The other day, one of my favourite cinemas closed down. The boards went up on the art-deco Valhalla in Sydney, one of the world's best at putting out powerful, political documentaries. The lack of fuss might have seemed surprising in a city whose iconic Opera House is said to embody modern Australia's pride in the arts. On the contrary, the closure reflected a more general shutting down.
The Valhalla was certainly an anomaly in an Australia so entrapped by the cult of "marketing" that an executive of the Sydney Morning Herald can declare "the answer" is "not smart and clever people" but "people who can execute your strategy". On 9 February, the Organisation for Economic Co-operation and Development in Paris proclaimed Australia the least regulated and most privately owned economy in the western world. This is a country owned and run by businessmen.
The most vivid example is the press. Rupert Murdoch controls almost 70 per cent of principal newspaper circulation. With the exception of the multi-ethnic Special Broadcasting Service and the radio network of the Australian Broadcasting Corporation, the rest of the media reflect Murdochism and a market ideology imported wholesale from the United States. The remarkable culture wars of the neoconservative prime minister, John Howard, exemplify this.
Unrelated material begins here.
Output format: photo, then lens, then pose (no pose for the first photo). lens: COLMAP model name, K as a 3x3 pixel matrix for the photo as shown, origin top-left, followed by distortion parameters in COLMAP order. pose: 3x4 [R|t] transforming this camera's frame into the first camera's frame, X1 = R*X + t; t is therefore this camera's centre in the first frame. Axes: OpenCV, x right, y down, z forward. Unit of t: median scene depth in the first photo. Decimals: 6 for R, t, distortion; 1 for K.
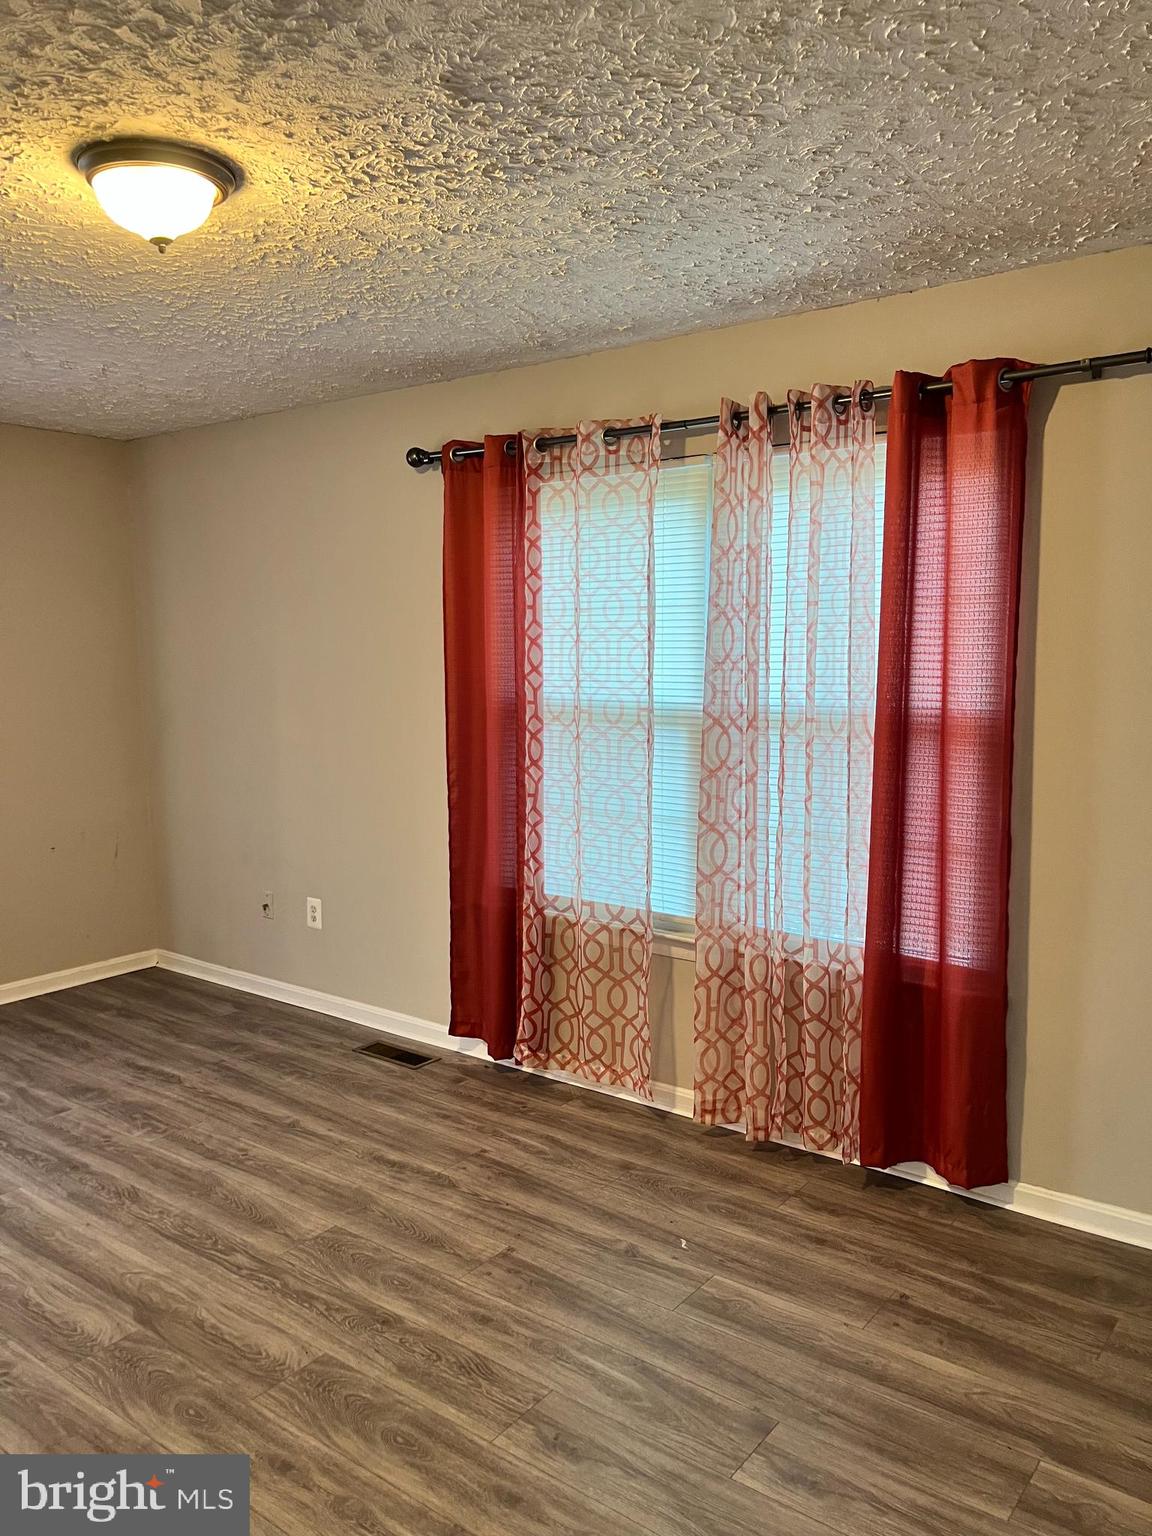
lens RADIAL K [[1175.2, 0, 581.4], [0, 1175.2, 764.6], [0, 0, 1]] dist [0.043541, -0.058584]
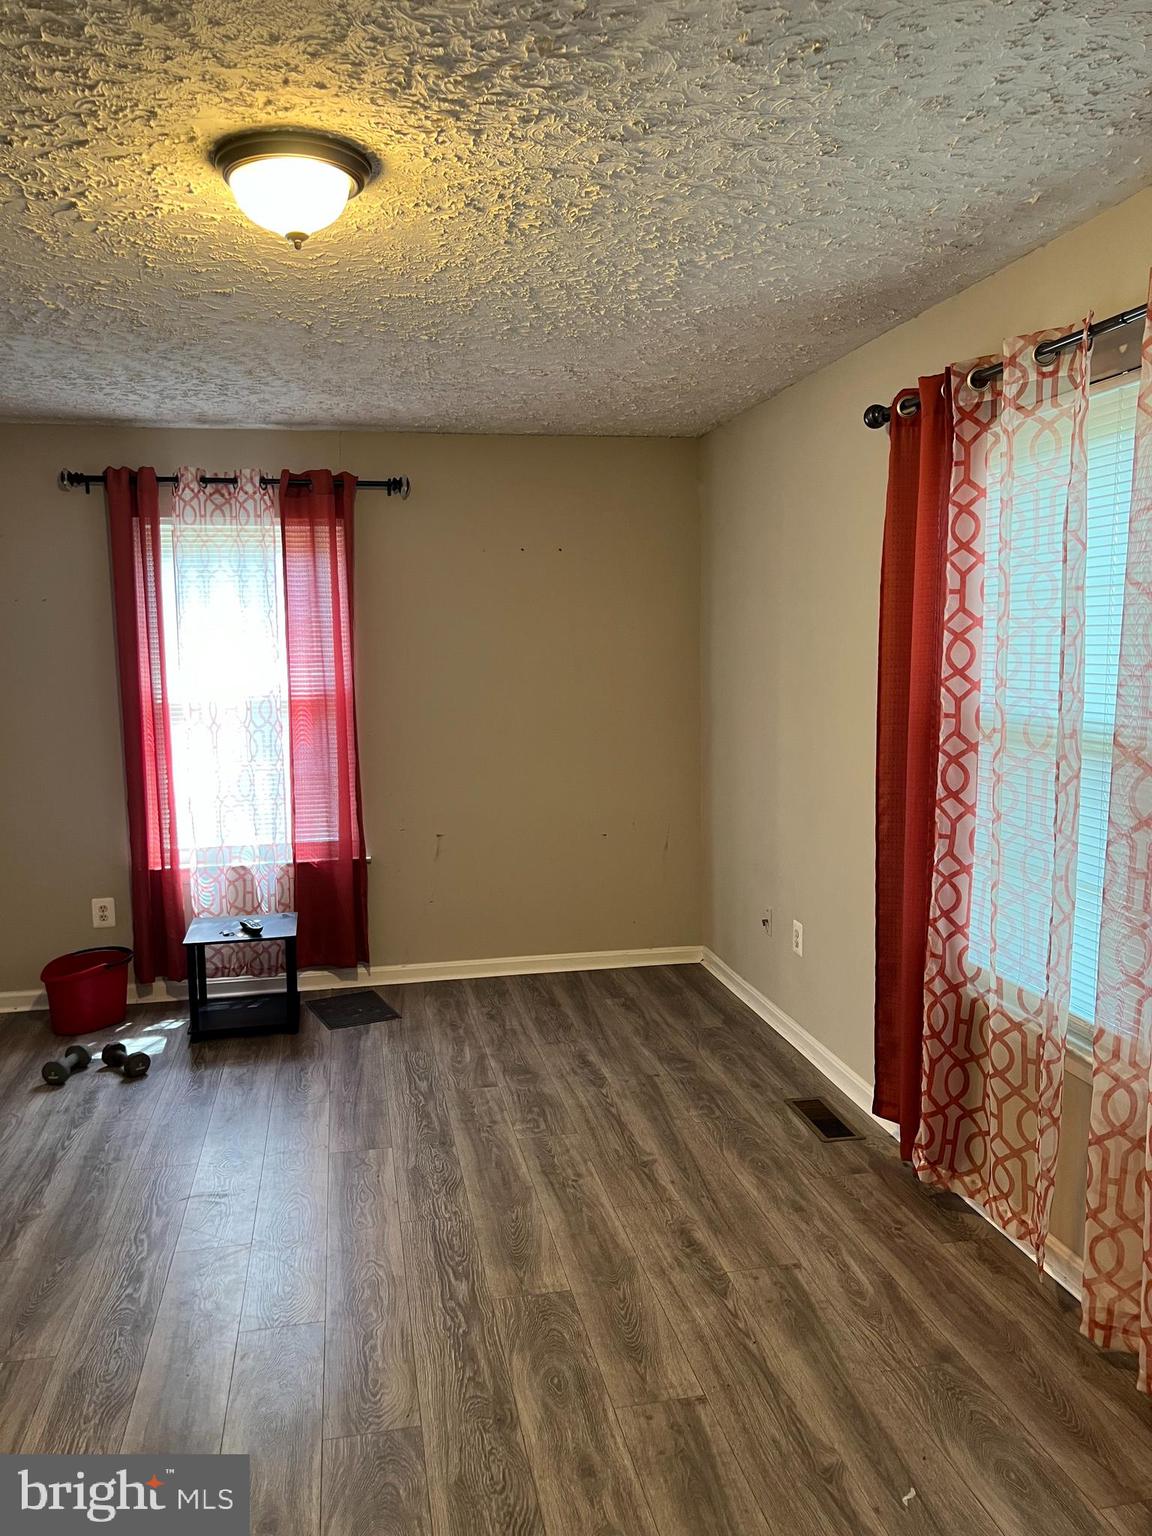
lens RADIAL K [[1175.2, 0, 562.4], [0, 1175.2, 768.6], [0, 0, 1]] dist [0.043541, -0.058584]
pose [[0.740624, 0.070288, -0.668234, 0.291317], [-0.061085, 0.997439, 0.037213, -0.032894], [0.669138, 0.013259, 0.743020, 0.255803]]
Howard believes that "business and sport" are society's prime movers. The country's once-respected scientific research laboratories, the CSIRO, have been instructed to take on business sponsors. Almost alone among nations, Australia last year abstained rather than vote for a modest United Nations proposal that members should defend "diversity" in their own cultures - against rapacious great power. When Australia's leading playwright, David Williamson, likened Howard's privatised "aspirational" Australia to a cruise ship sailing to the "sobering destiny" of an environmental disaster, his speech was "called for" by the prime minister's office and a vicious campaign was orchestrated in the Murdoch press.
With no political opposition to speak of, Howard's conquests
have been in cultural life, with historiography thrown in. Siding with an unchanging clique of far-right commentators, he has effectively stifled debate about Australia's bloody colonial past while deriding the "black armband theory of history": that is, the truth of a genocidal racism that continues to devastate the Aboriginal people. His patriotic, or "put out more flags", campaign is pure George W Bush. Schools have been ordered to erect flagpoles, and on "Australia Day", 26 January, which "celebrates" the "settlement" of another people's country, flags are distributed and often displayed with gormless aggression.
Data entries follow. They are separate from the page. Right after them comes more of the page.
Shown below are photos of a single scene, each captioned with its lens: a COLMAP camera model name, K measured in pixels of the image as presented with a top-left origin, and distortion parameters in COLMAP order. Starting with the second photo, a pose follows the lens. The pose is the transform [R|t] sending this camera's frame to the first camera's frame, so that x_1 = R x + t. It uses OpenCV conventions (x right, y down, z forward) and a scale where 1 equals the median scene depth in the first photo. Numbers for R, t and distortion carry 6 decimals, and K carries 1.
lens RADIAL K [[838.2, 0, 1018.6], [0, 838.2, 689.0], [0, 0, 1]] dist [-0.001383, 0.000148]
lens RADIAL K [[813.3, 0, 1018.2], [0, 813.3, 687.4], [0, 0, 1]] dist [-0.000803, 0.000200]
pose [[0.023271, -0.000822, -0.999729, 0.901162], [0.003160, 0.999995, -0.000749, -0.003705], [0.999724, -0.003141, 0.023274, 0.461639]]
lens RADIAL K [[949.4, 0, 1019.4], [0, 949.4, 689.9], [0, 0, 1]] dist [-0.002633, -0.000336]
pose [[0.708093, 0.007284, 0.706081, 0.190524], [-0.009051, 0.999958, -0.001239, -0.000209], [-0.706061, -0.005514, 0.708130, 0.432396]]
This was never part of Australian life; Americans wrapped themselves in their flag, but not we Australians. We saw it as a respectful reminder of those who had gone to fight and die in Australia's mostly catastrophic imperial wars, who "did their best". The Howard regime has changed all this. The little leader wears a plastic flag in his lapel, just like Bush, and puts his hand on his heart, just like Bush, and reinforces a race-based society, just like Bush. While the neglect of New Orleans is Bush's symbol, the contempt shown the first Australians is Howard's.
On "Australia Day", I made my way through the flags to Redfern, an Aboriginal area in the inner city, and celebrated what black Australians call Survival Day. Their first "Day of Mourning and Protest" was held in 1938 on the 150th anniversary of the white invasion. Over a thousand Aboriginal men and women attended that first civil rights gathering, after having been refused use of Sydney Town Hall. A long and painful campaign for freedom and justice had begun, and endures, like an invisible presence.
In Redfern Park on Survival Day, the flags were black, red and gold: colours of indigenous skin, the earth and the sun. The only report I could find of Redfern the next day was of a minor fight, which was no doubt fed to the papers by the police. Should the word "Aboriginal" enter the public arena it must be associated, where possible, with "no-hopers".
In Howard's Australia, the ultimate "no-hoper" is a sick, terrified, deeply troubled and abused young man called David Hicks. Hicks was a drifter, which was once an Australian type known as a "swagman" and a "larrikin" and lauded by our bush poets and balladeers. In the 1990s, Hicks became a Muslim and drifted through Kosovo, then on to Afghanistan, where he was kidnapped by the Americans and sent to their concentration camp at Guantanamo Bay. Not a shred of evidence exists that Hicks fought for al-Qaeda, or is a terrorist. He is a drifter. Yet he is to face one of Bush's "military commissions", for which torture is used to extract confessions, and there is no right to cross-examine witnesses, no presumption of innocence and no standard of proof "beyond a reasonable doubt". Even three of the hand-picked US military prosecutors have withdrawn, arguing that the commission is rigged to secure convictions. Many of Australia's leading jurists agree.
The Howard government has said, in so many words, that David Hicks can rot. He is a no-hoper, un-American, unaspirational. Put out more flags.